The story was not finished. In 1887 Michelson and Morley went in search of the ether
and it simply wasn’t there to be found. This was one of the results that enabled Einstein
to tie time and space, two totally disparate facts of our existence together as one. The
thing that bound them together of course was the speed of light. So finding out about
light, illuminated a good deal more than what anyone could have imagined. Of course
there were more surprises to come. Max Planck found that the energy carried by light was
directly proportional to the frequency of the light. He hated it because it meant that if you
shone light of a given frequency on something the light had to be arriving in energy
chunks equal to h. In anyone’s language, chunks were particles. Einstein again used
what was thought to be an anomaly to explain the strange behaviour of the photo-electric
effect. It was for this interpretation that he received his Nobel prize.
So what was light, particles or waves? Light was neither and both, it was itself, but using
the models to imagine its hidden behaviour we became more confident in our ability to
predict what light would do.
And what about space? Is it abundant or is it a Newtonian void? Most of us think of a
vacuum and model space with the mathematical zero and we are inclined to be
Newtonian in our thinking about the space between the nucleus and the electron shells
and the space between the galaxies. This is a shame because although these regions are
empty of matter they are chock full of properties. For a start they support the electric,
magnetic and gravitational fields our other models depend on.
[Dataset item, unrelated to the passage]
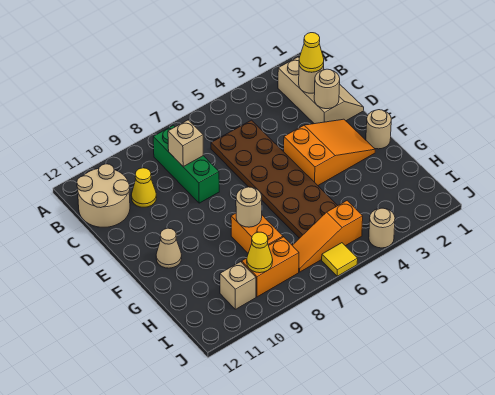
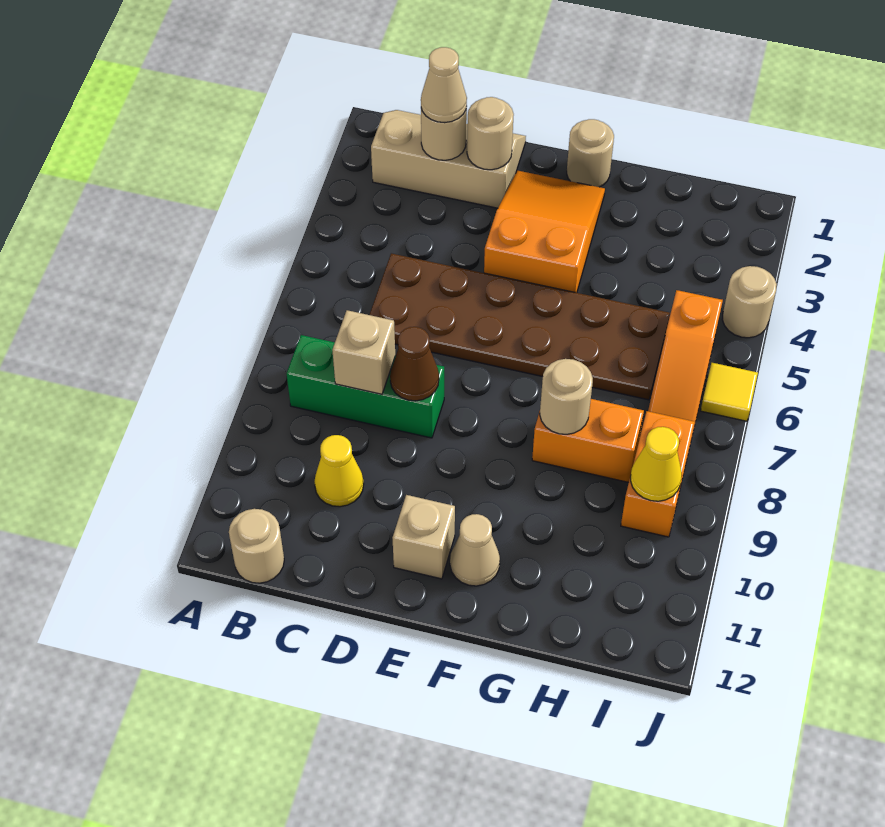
tan 2x2 round brick [77,164,130,227] -> tan 1x1 round brick [229,509,284,583]
yellow 1x1 cone [299,33,324,72] -> tan 1x1 cone [421,47,467,123]
none -> brown 1x1 cone [390,327,439,401]
tan 1x1 brick [220,262,256,309] -> tan 1x1 brick moved to [393,495,455,579]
When King Charles II gave the charter to the Royal Society in 1662, he was soon
dismayed to hear that the scientists were bending their energies towards the weighing of
air. Today our best brains are studying what most would describe as nothing at all, the
nature of a vacuum. The study of light led to the study of space. This is unfinished
business but I do think that I may live to see some as yet unimagined understanding.
This piece derives almost totally from the compact but detailed “Light Years” by Brian
Clegg, the encyclopedic “The Ascent of Science” by Brian L Silver and the absolutely
wonderful “The Pearly Gates of Cyberspace” by Margaret Wertheim.